- The average IT security budget shrunk to $692,132 in 2019, falling from an average of $769,760 in 2018, according to Kaspersky's IT Security Calculator based on data from almost 3,800 respondents. The survey's business representatives were from companies with up to 4,999 employees internationally.
- More than half, 56%, of respondents experienced viruses and malware and 46% suffered a data breach in the last 12 months, according to a survey of almost 4,500 business representatives from Kaspersky. The cost of a single cybersecurity incident is about $308,300.

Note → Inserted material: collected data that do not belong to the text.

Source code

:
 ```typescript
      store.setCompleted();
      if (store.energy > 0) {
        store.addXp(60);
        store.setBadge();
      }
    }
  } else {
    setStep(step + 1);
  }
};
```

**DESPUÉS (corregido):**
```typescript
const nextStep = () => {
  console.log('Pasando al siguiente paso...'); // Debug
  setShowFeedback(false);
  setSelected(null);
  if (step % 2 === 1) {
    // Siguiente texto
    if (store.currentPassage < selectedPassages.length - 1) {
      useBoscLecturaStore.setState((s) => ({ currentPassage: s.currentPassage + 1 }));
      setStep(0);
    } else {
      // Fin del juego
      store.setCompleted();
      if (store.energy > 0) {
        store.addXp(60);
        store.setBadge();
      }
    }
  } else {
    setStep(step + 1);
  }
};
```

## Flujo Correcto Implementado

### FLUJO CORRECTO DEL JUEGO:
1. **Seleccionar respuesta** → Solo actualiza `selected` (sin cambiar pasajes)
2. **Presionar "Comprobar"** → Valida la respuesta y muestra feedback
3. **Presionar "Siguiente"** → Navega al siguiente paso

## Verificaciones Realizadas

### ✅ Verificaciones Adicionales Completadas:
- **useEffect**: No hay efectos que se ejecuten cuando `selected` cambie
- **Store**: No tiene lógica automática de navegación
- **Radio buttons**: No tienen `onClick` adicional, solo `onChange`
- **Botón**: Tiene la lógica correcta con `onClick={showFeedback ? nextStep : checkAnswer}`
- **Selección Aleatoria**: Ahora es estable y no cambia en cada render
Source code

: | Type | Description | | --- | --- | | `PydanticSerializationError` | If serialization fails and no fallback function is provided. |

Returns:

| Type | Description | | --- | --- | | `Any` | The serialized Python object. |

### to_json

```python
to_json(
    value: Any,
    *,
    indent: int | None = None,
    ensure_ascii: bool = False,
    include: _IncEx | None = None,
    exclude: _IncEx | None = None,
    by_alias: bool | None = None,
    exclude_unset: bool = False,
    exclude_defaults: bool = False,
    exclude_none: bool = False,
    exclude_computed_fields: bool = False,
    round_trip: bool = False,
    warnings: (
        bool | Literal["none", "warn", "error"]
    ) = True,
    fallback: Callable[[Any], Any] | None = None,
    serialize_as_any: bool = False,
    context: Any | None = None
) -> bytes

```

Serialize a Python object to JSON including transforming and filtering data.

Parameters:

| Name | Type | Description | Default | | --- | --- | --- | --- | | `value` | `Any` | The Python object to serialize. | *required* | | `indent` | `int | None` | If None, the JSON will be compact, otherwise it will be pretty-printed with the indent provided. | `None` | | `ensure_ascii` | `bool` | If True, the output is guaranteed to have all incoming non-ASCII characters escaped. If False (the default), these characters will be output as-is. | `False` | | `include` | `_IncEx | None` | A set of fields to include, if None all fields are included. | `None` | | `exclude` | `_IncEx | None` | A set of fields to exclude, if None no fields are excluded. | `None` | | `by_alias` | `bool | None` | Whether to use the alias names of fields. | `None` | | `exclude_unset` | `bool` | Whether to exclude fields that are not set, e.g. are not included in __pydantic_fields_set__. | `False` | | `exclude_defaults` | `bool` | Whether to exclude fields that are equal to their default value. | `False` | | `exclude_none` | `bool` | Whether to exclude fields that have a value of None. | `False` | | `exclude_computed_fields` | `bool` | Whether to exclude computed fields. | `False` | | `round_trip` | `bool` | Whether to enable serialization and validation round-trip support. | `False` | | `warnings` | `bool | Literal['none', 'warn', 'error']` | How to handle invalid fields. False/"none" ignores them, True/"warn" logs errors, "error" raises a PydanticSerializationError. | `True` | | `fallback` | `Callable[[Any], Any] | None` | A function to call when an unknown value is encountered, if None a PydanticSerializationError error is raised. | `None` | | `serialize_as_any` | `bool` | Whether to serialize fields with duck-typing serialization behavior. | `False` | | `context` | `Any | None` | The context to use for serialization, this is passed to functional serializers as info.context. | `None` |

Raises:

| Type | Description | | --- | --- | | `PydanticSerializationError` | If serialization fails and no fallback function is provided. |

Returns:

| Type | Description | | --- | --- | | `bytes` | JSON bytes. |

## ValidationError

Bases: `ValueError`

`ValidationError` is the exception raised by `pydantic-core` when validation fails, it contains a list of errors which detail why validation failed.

- Among the more than 4,500 respondents, the majority, 87%, had endpoint security, but only 2% had embedded systems security. One-fifth of respondents had security solutions for software as a service (SaaS), infrastructure as a service (IaaS) and cloud.
When boards and the C-suite sink money into cybersecurity, they expect a return on investment. Before they are willing to invest, boards need to understand the value of protection and CISOs can struggle to articulate the cost of risk.
"Make sure your believe you can defend your argument, and your assumptions and your calculations," according to Tom Scholtz, distinguished VP analyst at Gartner, while speaking at the Gartner IT Symposium/Xpo in Orlando, Florida in October.
CISOs can justify their spending by answering basic questions:
What is cybersecurity costing the business?
Where is the money going?
Who is paying for it?
What are the funding models?
How does the infosec department articulate the value of the investment?
On average, security budgets make up a 6% of overall IT budgets, but they range between 2% and 14%, according to Scholtz. The budget usually represents about 3% of every $1,000 of revenue.
The "money grabs" of security budgets are hardware, software and personnel, said Scholtz. The "fluffy stuff" is governance, and risk and compliance management.
These are costs companies can plan on.
Intangible costs are unplanned expenses used to answer for those incidents. The majority of CIOs and CISOs, 94%, already have practices that compromise protection. A lack of visibility into endpoints contributes to this uncertainty.